**** Record set

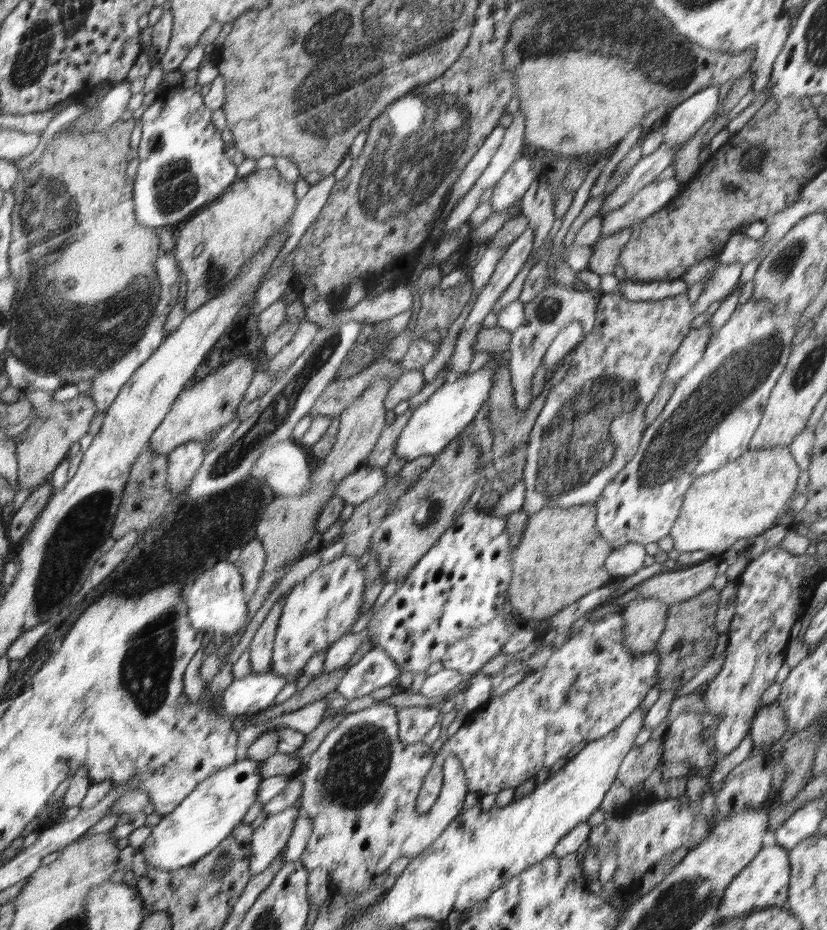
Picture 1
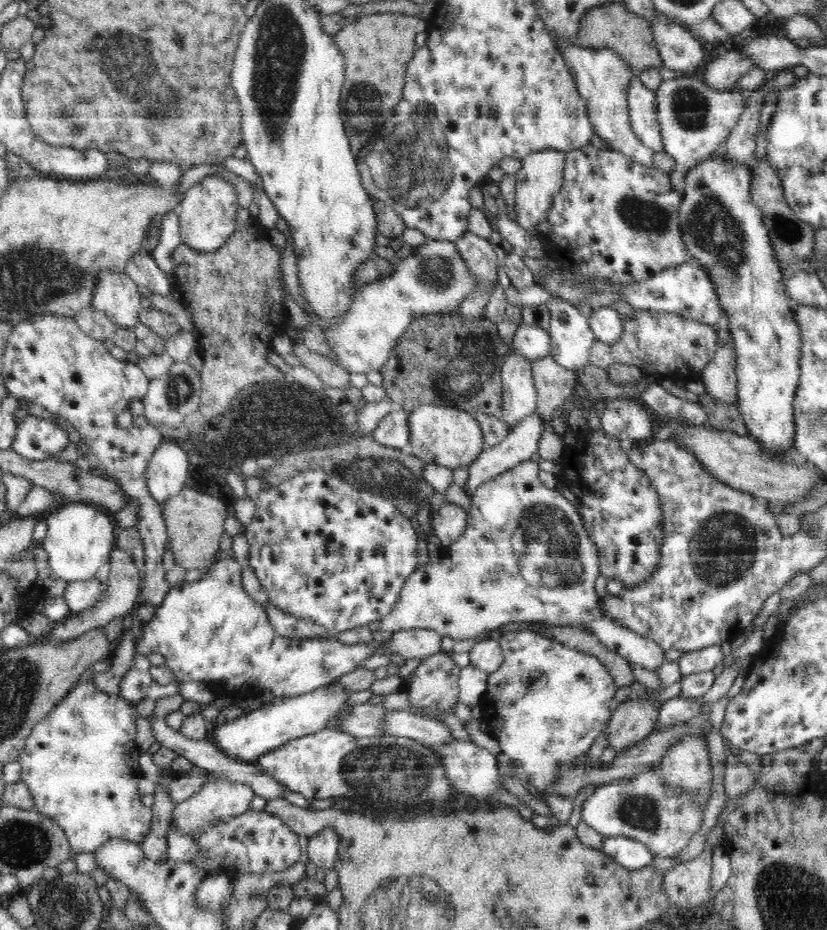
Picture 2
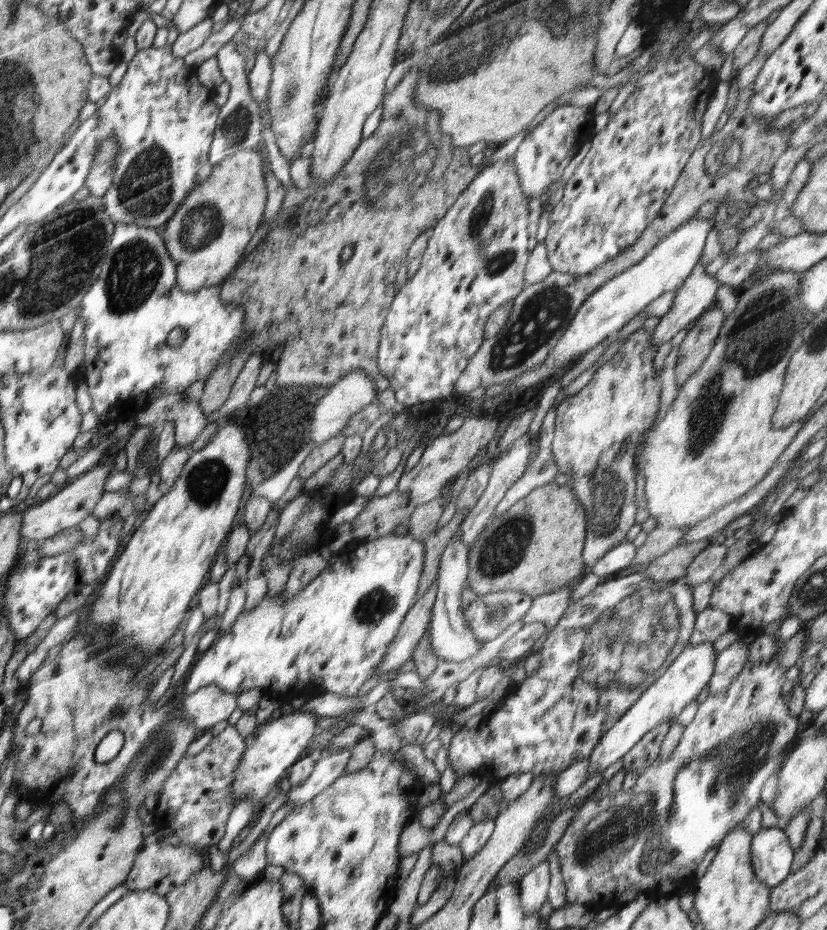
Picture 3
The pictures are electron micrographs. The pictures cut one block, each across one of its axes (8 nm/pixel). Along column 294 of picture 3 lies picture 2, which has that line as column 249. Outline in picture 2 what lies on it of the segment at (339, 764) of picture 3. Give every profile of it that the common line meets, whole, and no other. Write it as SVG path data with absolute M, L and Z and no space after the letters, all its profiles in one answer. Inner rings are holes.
M217 778L214 782L204 783L200 790L197 790L190 798L179 802L172 810L172 821L176 823L182 833L188 837L197 835L208 825L213 825L218 821L223 821L228 817L235 817L244 814L250 809L250 804L254 798L254 791L244 783L230 782L228 779Z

********

• [Assignment]
In full and without error, repeat the listing above, omitting its images.

• [Answer to this exercise]
Picture 1
Picture 2
Picture 3
The pictures are electron micrographs. The pictures cut one block, each across one of its axes (8 nm/pixel). Along column 294 of picture 3 lies picture 2, which has that line as column 249. Outline in picture 2 what lies on it of the segment at (339, 764) of picture 3. Give every profile of it that the common line meets, whole, and no other. Write it as SVG path data with absolute M, L and Z and no space after the letters, all its profiles in one answer. Inner rings are holes.
M217 778L214 782L204 783L200 790L197 790L190 798L179 802L172 810L172 821L176 823L182 833L188 837L197 835L208 825L213 825L218 821L223 821L228 817L235 817L244 814L250 809L250 804L254 798L254 791L244 783L230 782L228 779Z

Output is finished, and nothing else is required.